As shown in Figure 3A, the probe concentration was 1 μM, and the tested H₂O₂ concentrations ranged from 1 μM to 100 μM. As the concentration of H₂O₂ increases, the fluorescence intensity increases. As shown in Figure 3B, the titration curve of fluorescence intensity was plotted, which showed a good linear relationship, and the LOD was as low as 0.9 μM. This LOD was not that good compared with the previously reported probes, but it was low enough to detect H₂O₂ in cells.

Selectivity measurement of YXSH. As shown in Figure 4, cations (Na⁺, K⁺, Fe²⁺, Mg²⁺, and Cu²⁺), anions (HCO₃⁻, Cl⁻, OH⁻, and SO₄²⁻), amino acids (Arg, Cys, Ala, and Gly), L-GSH, C₁₀H₆O₄, TBAF, and H₂O₂ were incubated with YSXH, respectively, and a blank control group was set up. The results showed that only the reaction of H₂O₂ with YSXH produced significant fluorescence under the PBS buffer, which proved the good specificity of YSXH. The above experimental data indicate that probe YXSH can react with H₂O₂ to generate strong fluorescent compounds with good selectivity, which can effectively characterize H₂O₂ and provide a potential monitoring tool for various diseases caused by excessive H₂O₂.

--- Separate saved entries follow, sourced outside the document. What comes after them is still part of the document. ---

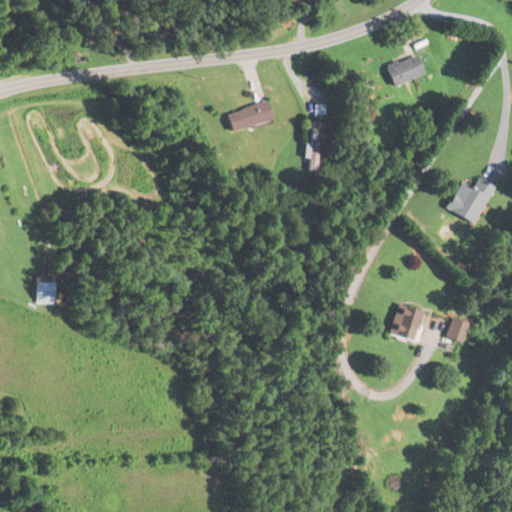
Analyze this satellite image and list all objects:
road: (301, 23)
road: (212, 59)
building: (401, 70)
road: (503, 114)
building: (245, 116)
building: (312, 148)
building: (466, 200)
road: (405, 201)
building: (41, 291)
building: (400, 323)
building: (451, 330)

Measurement of cellular ROS levels in A549 cells. YXSH (10 μM) was used to detect endogenous ROS in living A549 cells by stimulating cells with LPS at 2 μg/mL for 2 h. It shows that the fluorescence intensity in cells pretreated with LPS increased (Figure 5A–F). Meanwhile, LPS incubation can cause endogenous ROS in A549 cells to be elevated, as confirmed by the commercially available probe H2DCFDA (Figure 5G–L). After being treated with H2DCFDA (10 μM), the fluorescence intensity in cells pretreated with LPS is stronger than in the control group. The results showed that the YXSH succeeded in labeling endogenous ROS in A549 cells.

4. Conclusions

In summary, we have prepared a novel fluorescent probe, YXSH, that characterizes hydrogen peroxide. The probe combines the H₂O₂ reaction group arylboronic acid with fluorescein 3-Acetyl-7-hydroxycoumarin to form a specific recognition group for selective detection of hydrogen peroxide. Our relevant research data indicates that this probe can effectively characterize H₂O₂ with high selectivity and measure cellular ROS levels. As a result, this novel probe provides a potential monitoring tool for various diseases caused by excessive H₂O₂.